“Nevertheless, the Board can assure you that there was ongoing dialogue with the President over an extended period of time,” she wrote, about “ensuring the long-term health and well-being of the University through the development of a credible statement of strategic direction and a long-term resource plan.”
But colleagues insist that Sullivan was utterly surprised by her ouster and say that she had shared with the board a frank, 12-page Academic Strategy memo in May that expressed both her strategic concerns about the university’s academic performance and her vision for how best to respond.
Read U-Va.
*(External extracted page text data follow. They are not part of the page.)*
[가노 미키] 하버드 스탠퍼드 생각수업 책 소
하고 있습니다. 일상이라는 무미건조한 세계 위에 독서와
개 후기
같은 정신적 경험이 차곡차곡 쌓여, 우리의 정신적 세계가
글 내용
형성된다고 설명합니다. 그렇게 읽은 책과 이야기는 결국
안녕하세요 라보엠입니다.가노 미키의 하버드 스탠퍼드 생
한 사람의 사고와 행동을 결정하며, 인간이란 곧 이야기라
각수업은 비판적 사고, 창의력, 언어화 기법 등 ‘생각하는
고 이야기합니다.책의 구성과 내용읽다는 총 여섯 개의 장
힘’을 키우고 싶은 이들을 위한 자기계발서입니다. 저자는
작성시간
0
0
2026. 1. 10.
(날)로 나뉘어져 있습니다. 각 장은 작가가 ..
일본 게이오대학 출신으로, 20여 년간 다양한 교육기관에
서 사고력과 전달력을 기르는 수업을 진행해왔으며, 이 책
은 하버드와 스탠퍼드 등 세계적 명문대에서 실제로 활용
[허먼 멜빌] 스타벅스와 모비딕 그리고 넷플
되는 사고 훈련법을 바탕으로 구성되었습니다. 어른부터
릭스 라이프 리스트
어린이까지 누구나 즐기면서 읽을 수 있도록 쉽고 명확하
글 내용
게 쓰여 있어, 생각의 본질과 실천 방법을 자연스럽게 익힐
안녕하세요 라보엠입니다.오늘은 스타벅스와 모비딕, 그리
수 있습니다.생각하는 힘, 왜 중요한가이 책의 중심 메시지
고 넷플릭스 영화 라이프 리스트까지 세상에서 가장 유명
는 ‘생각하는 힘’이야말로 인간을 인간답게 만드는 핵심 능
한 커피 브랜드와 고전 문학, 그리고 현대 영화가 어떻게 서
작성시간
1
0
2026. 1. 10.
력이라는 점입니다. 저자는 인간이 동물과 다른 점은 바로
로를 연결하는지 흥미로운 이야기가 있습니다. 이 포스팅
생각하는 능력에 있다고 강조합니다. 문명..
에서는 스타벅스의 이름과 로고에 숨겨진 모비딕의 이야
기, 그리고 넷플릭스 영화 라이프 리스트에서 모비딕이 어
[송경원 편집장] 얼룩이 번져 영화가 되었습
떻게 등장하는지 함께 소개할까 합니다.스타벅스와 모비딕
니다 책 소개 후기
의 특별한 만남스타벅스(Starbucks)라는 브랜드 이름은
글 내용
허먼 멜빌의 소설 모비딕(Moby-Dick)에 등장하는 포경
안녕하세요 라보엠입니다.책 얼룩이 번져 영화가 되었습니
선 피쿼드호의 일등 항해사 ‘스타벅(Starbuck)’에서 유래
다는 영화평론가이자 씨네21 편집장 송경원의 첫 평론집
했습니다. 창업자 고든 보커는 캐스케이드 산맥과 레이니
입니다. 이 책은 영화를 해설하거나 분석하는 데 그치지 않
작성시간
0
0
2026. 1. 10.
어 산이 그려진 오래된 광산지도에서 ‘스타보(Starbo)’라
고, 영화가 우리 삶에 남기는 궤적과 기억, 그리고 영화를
President Sullivan’s academic strategy memo
The Board of Visitors accepted Sullivan’s resignation Sunday after telling her that they had the votes to force her out, according to multiple sources inside and outside the state’s flagship university. The move has triggered an unusual and growing chorus of dissent, including a protest Wednesday by 33 academic leaders and a handful of state lawmakers who have asked the board’s leader to more fully explain the ouster.
“This is the most egregious case I have ever seen of mismanagement by a governing board,” said Hunter R. Rawlings III, president of the prestigious Association of American Universities and former president of Cornell. “It’s secretive, it’s misguided and based on the public statements, there’s no clear rationale.”
The Board of Visitors has called a special meeting for Monday to discuss interim candidates to replace Sullivan. Sullivan, a sociologist and former University of Michigan provost, will have the briefest term of any U-Va. president.
Sullivan’s Academic Strategy memo, obtained by The Washington Post, was written in comparatively candid terms and identified five areas of broad concern.
First, a siloed budgeting model that frustrates innovation and collaboration. Second, a projection that fully half of the U-Va. faculty will depart by 2020, mainly because of retirement. Third, a “reputation gap”: In many academic areas, Sullivan suggests, the university is “reputed to be better than we actually are.” Fourth, the “fragile” Top 10 stature of many university departments and professional schools, driven by a precariously small number of actual academic stars.
Lastly, Sullivan suggested overhauling the curriculum to lavish far more attention on upper-level classes and to convert many lower-level courses to a “hybrid” model, partly delivered online. Her reasoning: Many U-Va. students arrive already having taken many introductory courses as Advanced Placement or International Baccalaureate-level classes in high school.